The visionary founders of SASO were Barbara and Bill Chinworth, Scott Bracher and Janet Lombard. Barbara has played with SASO through its entire history, originally in the horn section, now on bass.
In December 1995 SASO was the first to present a concert at SaddleBrooke. This was the brainstorm of concertmaster Sam Kreiling. The concert sold out, as did a four-concert series the following year. SASO has performed there ever since.
The largest event SASO has produced was Berlioz Te Deum, presented at the Tucson Community Center Music Hall with the Tucson Civic Orchestra, Tucson Masterworks Chorale, Tucson Arizona Boys Chorus and Pima College Singers.
Composer, pianist and conductor Warren Cohen served as music director for eight seasons, routinely commuting from his home in Phoenix, but one year all the way from Hawaii. His wife, coloratura Carolyn Whitacre, was a favorite soloist.
Turkish maestro Orhan Salliel, after guest-conducting SASO in the fall of 2012, wrote to us, "The time in Tucson I shared with you in SASO for me was so special. I felt the real love of music from the bottom of everyone's hearts. It was something I do not feel often—never, ever in the professional world anymore. Please keep it, save it, try to build everything from this power of love for music."
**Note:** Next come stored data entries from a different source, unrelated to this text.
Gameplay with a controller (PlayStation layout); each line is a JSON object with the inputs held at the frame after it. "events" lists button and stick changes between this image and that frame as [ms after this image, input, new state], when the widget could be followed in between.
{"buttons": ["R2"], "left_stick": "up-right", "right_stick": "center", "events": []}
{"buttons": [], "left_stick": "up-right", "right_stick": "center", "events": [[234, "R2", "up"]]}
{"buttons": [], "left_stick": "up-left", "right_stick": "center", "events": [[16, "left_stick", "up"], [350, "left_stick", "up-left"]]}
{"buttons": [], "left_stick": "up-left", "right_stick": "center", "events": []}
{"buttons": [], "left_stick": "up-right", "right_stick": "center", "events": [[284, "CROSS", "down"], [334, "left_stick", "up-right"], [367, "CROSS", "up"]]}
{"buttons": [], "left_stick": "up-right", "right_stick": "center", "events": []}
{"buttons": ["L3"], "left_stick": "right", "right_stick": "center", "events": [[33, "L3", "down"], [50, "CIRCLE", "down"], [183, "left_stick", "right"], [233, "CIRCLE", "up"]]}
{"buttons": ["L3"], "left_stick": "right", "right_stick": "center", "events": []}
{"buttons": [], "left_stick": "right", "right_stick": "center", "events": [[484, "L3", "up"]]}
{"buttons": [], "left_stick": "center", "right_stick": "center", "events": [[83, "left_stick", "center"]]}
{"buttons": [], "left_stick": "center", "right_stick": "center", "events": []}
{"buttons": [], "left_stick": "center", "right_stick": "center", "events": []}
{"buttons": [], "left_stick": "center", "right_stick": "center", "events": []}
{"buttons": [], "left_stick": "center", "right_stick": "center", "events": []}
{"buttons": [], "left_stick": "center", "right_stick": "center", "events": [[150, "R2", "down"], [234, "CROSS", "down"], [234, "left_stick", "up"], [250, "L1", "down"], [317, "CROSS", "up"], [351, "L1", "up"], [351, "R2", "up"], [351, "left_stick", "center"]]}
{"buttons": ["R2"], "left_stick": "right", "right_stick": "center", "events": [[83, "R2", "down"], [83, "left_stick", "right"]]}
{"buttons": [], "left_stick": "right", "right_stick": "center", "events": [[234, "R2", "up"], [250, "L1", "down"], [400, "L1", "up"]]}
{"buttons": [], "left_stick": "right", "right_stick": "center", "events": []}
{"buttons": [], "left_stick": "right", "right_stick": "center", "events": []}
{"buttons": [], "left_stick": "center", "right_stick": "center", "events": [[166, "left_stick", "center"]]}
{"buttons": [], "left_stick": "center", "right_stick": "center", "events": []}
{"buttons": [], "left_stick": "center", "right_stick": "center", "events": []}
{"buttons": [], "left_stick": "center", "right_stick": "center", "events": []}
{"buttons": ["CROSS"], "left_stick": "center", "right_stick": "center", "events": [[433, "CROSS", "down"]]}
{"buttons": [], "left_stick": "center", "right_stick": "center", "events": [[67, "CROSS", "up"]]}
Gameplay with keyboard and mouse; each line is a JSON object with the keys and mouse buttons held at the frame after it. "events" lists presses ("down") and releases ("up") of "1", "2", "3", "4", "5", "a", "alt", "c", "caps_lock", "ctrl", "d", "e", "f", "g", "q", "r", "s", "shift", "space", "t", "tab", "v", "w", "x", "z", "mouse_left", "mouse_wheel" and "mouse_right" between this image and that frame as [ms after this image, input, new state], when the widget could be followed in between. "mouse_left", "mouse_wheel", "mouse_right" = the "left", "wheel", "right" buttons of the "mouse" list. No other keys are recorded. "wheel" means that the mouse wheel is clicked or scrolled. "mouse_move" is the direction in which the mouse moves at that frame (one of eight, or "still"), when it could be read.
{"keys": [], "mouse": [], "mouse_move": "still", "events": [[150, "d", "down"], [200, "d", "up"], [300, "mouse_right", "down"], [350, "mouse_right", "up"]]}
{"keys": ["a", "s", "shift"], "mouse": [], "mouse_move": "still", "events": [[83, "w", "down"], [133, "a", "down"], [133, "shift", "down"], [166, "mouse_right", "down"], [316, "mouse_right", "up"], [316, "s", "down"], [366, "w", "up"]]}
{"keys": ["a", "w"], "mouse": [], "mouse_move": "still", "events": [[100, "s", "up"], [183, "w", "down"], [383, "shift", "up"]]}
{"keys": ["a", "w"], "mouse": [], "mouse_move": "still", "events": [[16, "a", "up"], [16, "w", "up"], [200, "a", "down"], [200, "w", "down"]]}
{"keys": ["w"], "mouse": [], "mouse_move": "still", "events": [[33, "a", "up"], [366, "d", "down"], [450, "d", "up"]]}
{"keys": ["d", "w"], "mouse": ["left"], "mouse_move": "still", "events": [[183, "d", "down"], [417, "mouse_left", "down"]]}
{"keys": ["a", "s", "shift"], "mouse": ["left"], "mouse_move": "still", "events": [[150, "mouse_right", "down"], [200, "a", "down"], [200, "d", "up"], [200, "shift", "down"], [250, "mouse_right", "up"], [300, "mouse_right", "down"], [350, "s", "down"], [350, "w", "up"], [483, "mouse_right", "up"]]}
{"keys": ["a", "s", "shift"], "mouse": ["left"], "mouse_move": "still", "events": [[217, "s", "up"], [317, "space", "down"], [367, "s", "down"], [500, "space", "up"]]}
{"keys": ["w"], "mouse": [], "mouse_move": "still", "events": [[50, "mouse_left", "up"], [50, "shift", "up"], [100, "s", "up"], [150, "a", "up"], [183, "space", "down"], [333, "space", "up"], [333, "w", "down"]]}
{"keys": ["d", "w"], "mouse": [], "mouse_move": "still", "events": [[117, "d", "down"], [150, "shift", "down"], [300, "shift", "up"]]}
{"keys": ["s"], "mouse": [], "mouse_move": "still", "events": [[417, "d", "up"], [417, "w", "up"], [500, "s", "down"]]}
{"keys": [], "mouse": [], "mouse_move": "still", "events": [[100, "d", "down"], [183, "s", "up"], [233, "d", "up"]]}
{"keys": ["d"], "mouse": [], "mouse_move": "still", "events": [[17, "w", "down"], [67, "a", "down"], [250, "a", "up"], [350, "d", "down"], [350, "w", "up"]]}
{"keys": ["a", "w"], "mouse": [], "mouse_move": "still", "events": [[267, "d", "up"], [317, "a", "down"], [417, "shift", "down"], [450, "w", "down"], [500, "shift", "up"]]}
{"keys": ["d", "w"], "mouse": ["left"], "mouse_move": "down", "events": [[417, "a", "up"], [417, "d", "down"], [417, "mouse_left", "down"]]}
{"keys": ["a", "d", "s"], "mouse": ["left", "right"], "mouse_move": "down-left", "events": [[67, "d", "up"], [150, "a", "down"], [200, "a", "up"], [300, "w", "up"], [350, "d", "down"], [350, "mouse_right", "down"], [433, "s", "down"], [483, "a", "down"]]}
Early audiences had to be loyal followers of this itinerant orchestra, which performed all over the city, frequently in churches. In the 1980s SASO rented the Temple of Music and Art for a concert. The City of Tucson condemned the building the morning of the dress rehearsal and the concert was canceled.
The first concert was Oct. 28, 1979, conducted by former University of Arizona music professor Henry Johnson, featuring Jonathan Kramer in a Boccherini cello concerto.
Our most famous alumnus is Rico Saccani, associate conductor of SASO our inaugural year and piano soloist for the second concert. He later conducted opera companies and orchestras around the world and was music director of the Budapest Philharmonic Orchestra from 1985 to 2005.
The most colorful performance was a Halloween concert in Nogales—a ghoulish event where the conductor was a clown and all the musicians were in costume.
Adam Boyles was the music director for three seasons, bringing bountiful youthful energy and a passion to serve the music. Then the Tucson native moved East to brave the snow and conduct the orchestra at MIT in Boston.
Alan Schultz became music director in Year 2 and continued leading SASO for 15 seasons. He frequently conducted from the keyboard—organ or harpsichord. He also composed several works premiered by SASO.
SaddleBrooke is home to many of our loyal donors and the place where we’ve held our gala celebrations—first a black-tie dinner with music from "Phantom of the Opera" and later our annual StarStruck Gala evenings from 2008 through 2013.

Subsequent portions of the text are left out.